Growth in UK factories’ order books and output has slowed to its weakest in 18 months as cost pressures, supply bottlenecks and softer demand hit British industry.
The latest update on manufacturing from the CBI found business optimism fell for a third quarter running amid signs that the strong expansion of the past year has come to an end.
Despite the slowdown, the employers’ lobby group said there had been solid growth in factory jobs and welcomed evidence of a pickup in investment intentions.
It urged Boris Johnson’s successor as prime minister to announce a permanent tax break to boost capital spending when the government’s two-year super-deduction – 130% relief on purchases of equipment – ends next year.
The CBI’s quarterly industrial trends survey also found cost and price pressures easing but still at historically high levels.
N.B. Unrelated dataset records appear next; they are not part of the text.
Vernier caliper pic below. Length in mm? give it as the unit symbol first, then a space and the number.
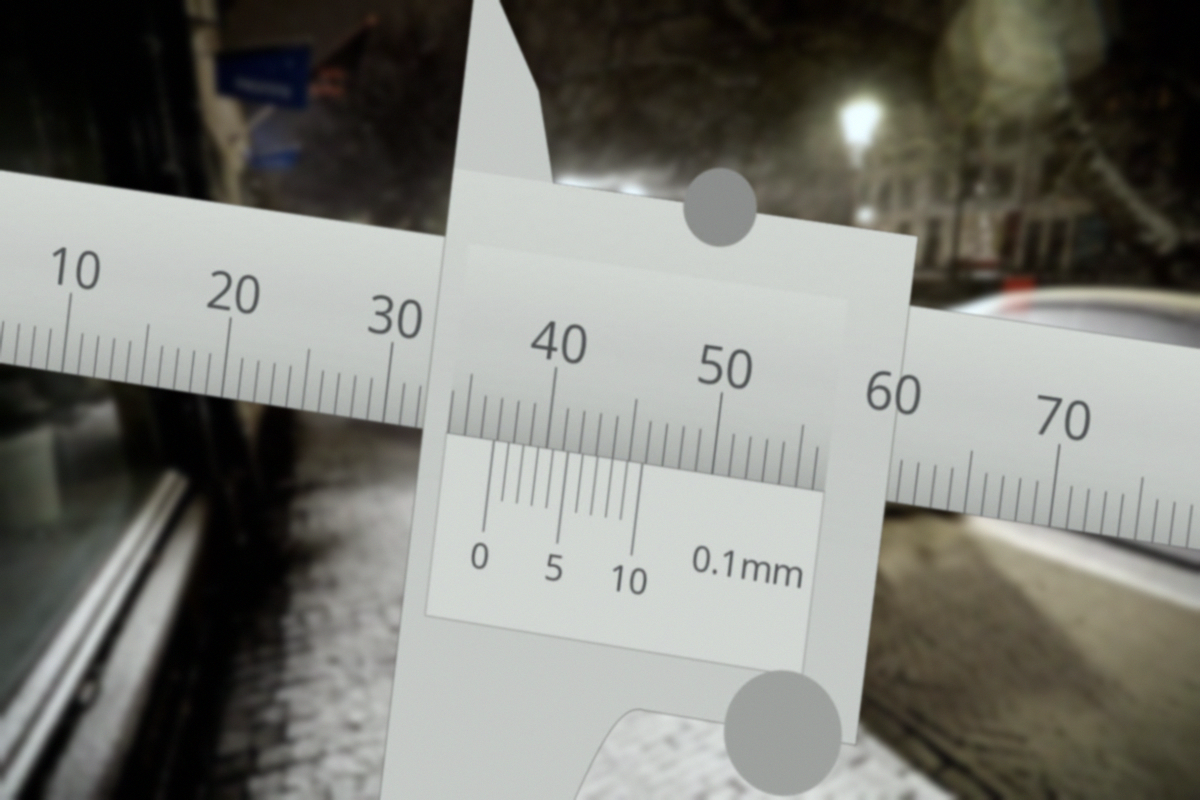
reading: mm 36.8
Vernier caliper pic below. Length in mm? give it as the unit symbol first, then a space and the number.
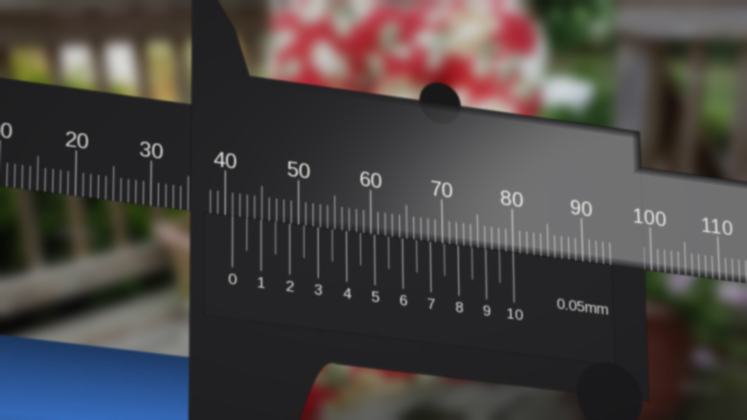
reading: mm 41.0
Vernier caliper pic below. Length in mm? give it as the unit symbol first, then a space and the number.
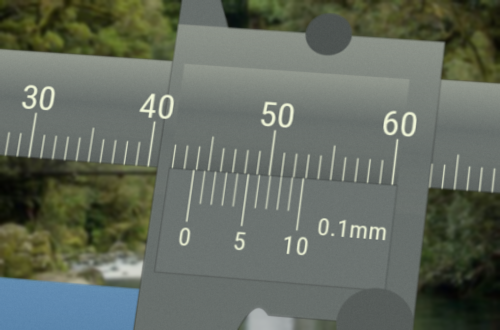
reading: mm 43.8
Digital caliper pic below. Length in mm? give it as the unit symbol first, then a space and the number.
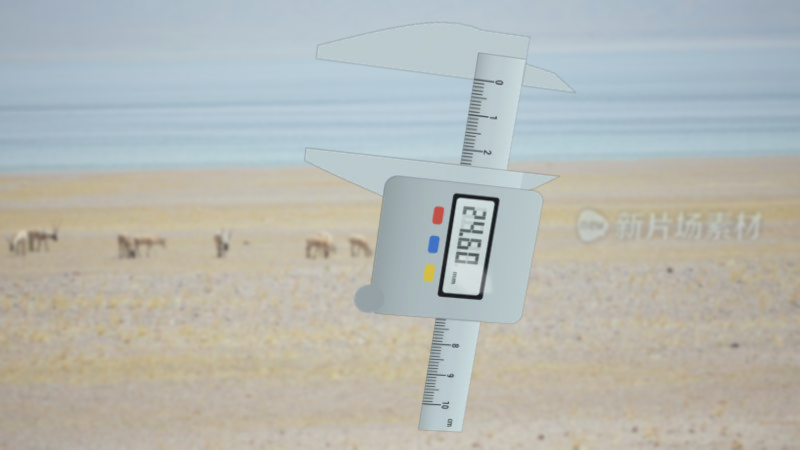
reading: mm 24.60
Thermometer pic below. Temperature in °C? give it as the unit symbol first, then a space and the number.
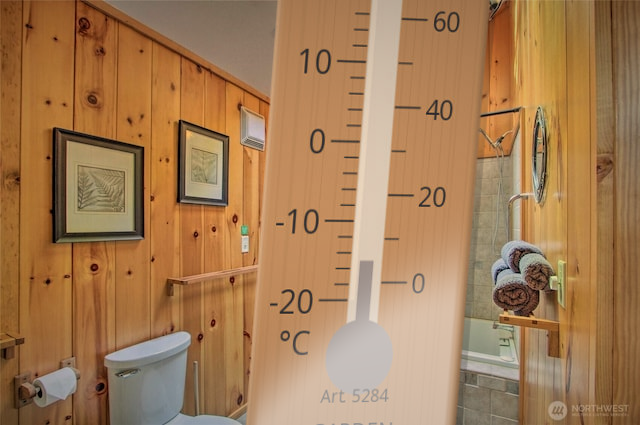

Anna Leach, its deputy chief economist, said: “The manufacturing sector has been an economic bright spot in recent months, but output and orders have softened amid ongoing cost pressures, supply challenges and a generalised weakening in economic conditions both in the UK and globally.
“It is encouraging, however, to see investment intentions firming. Stronger investment will be vital if the UK is to reinvigorate growth and keep recession at bay. The new prime minister will need to act quickly to fan the flames of these ambitions by announcing a permanent successor to the super deduction and urgently reforming an outdated business rates system that currently acts as a tax on investment.”
More firms told the survey that output had risen in the latest three months than reported a fall in production, but the gap of 6 percentage points was down from 19 points in April and the lowest since April 2021.